Tag 666: Der Abschied

von Heiko Gärtner
31.10.2015 19:24 Uhr

Die sengende Sonne trieb uns bereits in aller Herrgottsfrühe aus dem Zelt. Wir packten zusammen und machten und auf den Weg, denn wir hatten ja einiges vor uns. Unsere Füße standen am Fuße eines Berges, der sich mehr als 1000m in die Höhe streckte und wenn wir in den Kosovo wollten, dann mussten wir ihn überwinden. Am besten, bevor die Sonne ihre ganze Kraft erlangt hatte.

Vielleicht lag es an meiner Unsensibilität, vielleicht auch an Paulinas Geschick, so zu tun als wäre alles in Ordnung, aber bis wir starteten, hatte ich nicht das Gefühl das irgendetwas nicht stimmte. Dann erst merkte ich, wie sehr es in der jungen Frau brodelte. Auf dem Weg, der uns von unserem Zeltplatz wieder zurück auf die Straße führte, begann sie zu erzählen. Sie hatte die ganze Nacht wachgelegen und kein Auge zugetan, weil sie mit der Situation, so wie sie war einfach nicht zurecht kam. Sie wollte nicht mehr ständig streiten, hatte jedoch auch nicht vor, die Schritte zu gehen, die zu einer Harmonisierung in der Gruppe geführt hätten. Langsam wurde klar, dass die Nachricht über den Geldbetrug nicht das einzige gewesen war, was sie am Vortag beunruhigt hatte. Seit langem hatte sie in dem Hostel wieder einmal Kontakt nach Hause gehabt und hatte dabei unterschiedliche Kommentare gelesen, in denen sie Bewertungen, Beurteilungen und Ratschläge bekommen hatte. Wieder war die Unsicherheit in ihr geweckt worden, die ihr Seelenfeuer schon so oft gelöscht hatte. Und wieder war es ihr Wunsch, sich vor der Welt zu verstecken. Doch wie sollte das möglich sein, wenn wir täglich über das Leben auf unserer Reise berichtete? Plötzlich war sie nicht mehr damit einverstanden, dass wir nicht nur über uns, sondern auch über sie und damit auch über ihre Gefühle, ihre Schwächen, Wünsche und Träume und über die Probleme in unserer Gemeinschaft berichteten. All dies waren Dinge, die von anderen bewertet und verurteilt werden konnte. Wer ehrlich zeigt, wer er ist, der macht sich damit auch angreifbar. Doch sie wollte nicht angreifbar sein. Sie wollte wieder zurück hinter die schützende Maske der Unehrlichkeit um weiter eine Schauspielerin sein zu können. Dies wiederum konnte nicht funktionieren, wenn wir vor hatten, weiterhin eine Heilungsreise zu machen. Und das hatten wir vor.

KURZE ÜBUNG 1:
Prüfe, ob die folgenden Aussagen mit dem Textabschnitt übereinstimmen, und antworte jeweils mit Ja oder Nein sowie den entscheidenden Worten aus dem Text im genauen Wortlaut: (a) Der Berg, der auf dem Weg in den Kosovo überwunden werden musste, war über 1000 m hoch. (b) Paulina hat in der Nacht vor dem Aufbruch gut geschlafen. (c) Im Hostel hatte Paulina wieder einmal Kontakt nach Hause.
Der Textabschnitt und die Einträge stammen aus unterschiedlichen Quellen.

ERFASSTE DATEN:
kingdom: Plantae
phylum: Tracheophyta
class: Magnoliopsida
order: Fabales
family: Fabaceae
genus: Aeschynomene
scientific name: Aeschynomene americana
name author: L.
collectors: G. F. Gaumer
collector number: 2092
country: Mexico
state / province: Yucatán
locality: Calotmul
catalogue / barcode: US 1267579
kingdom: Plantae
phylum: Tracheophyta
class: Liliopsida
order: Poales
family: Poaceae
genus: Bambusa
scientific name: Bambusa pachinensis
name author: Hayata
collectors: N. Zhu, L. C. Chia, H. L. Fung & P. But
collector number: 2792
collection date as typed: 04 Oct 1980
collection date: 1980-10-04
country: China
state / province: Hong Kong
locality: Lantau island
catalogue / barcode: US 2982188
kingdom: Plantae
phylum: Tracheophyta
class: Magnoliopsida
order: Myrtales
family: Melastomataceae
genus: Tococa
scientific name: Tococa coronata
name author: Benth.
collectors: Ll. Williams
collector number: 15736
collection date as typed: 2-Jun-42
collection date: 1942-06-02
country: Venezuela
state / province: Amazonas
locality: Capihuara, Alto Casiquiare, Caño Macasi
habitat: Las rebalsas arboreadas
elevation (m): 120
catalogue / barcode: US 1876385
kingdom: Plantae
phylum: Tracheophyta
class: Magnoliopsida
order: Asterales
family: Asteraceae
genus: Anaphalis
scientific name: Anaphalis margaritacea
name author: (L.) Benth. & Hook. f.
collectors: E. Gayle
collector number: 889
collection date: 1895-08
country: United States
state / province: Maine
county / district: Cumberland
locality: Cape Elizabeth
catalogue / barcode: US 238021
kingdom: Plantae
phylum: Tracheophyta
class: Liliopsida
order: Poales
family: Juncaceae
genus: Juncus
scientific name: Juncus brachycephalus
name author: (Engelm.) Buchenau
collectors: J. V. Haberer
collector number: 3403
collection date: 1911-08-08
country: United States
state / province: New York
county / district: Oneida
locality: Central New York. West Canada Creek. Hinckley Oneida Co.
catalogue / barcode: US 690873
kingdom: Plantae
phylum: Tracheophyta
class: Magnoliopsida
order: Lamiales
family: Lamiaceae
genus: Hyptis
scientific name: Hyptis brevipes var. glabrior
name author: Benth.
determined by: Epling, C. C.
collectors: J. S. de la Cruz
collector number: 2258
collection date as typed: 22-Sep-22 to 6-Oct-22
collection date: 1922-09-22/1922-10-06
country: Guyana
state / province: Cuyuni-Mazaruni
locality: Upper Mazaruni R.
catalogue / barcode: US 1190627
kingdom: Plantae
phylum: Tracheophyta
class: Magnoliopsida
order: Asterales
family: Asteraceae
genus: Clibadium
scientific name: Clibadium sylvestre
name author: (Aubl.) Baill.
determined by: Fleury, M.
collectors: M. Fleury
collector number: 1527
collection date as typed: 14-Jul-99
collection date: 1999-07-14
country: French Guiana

KURZE ÜBUNG 2:
Gib aus den Einträgen den Teil unverändert aus, der mit der Zeile beginnt, die „family: Lamiaceae“ enthält, und mit der Zeile endet, die „collection date as typed: 14-Jul-99“ enthält. Beide Zeilen gehören dazu.

ANTWORT ZUR ÜBUNG 1:
(a) Ja: „der sich mehr als 1000m in die Höhe streckte“
(b) Nein: „Sie hatte die ganze Nacht wachgelegen und kein Auge zugetan“
(c) Ja: „Seit langem hatte sie in dem Hostel wieder einmal Kontakt nach Hause gehabt“

ANTWORT ZUR ÜBUNG 2:
family: Lamiaceae
genus: Hyptis
scientific name: Hyptis brevipes var. glabrior
name author: Benth.
determined by: Epling, C. C.
collectors: J. S. de la Cruz
collector number: 2258
collection date as typed: 22-Sep-22 to 6-Oct-22
collection date: 1922-09-22/1922-10-06
country: Guyana
state / province: Cuyuni-Mazaruni
locality: Upper Mazaruni R.
catalogue / barcode: US 1190627
kingdom: Plantae
phylum: Tracheophyta
class: Magnoliopsida
order: Asterales
family: Asteraceae
genus: Clibadium
scientific name: Clibadium sylvestre
name author: (Aubl.) Baill.
determined by: Fleury, M.
collectors: M. Fleury
collector number: 1527
collection date as typed: 14-Jul-99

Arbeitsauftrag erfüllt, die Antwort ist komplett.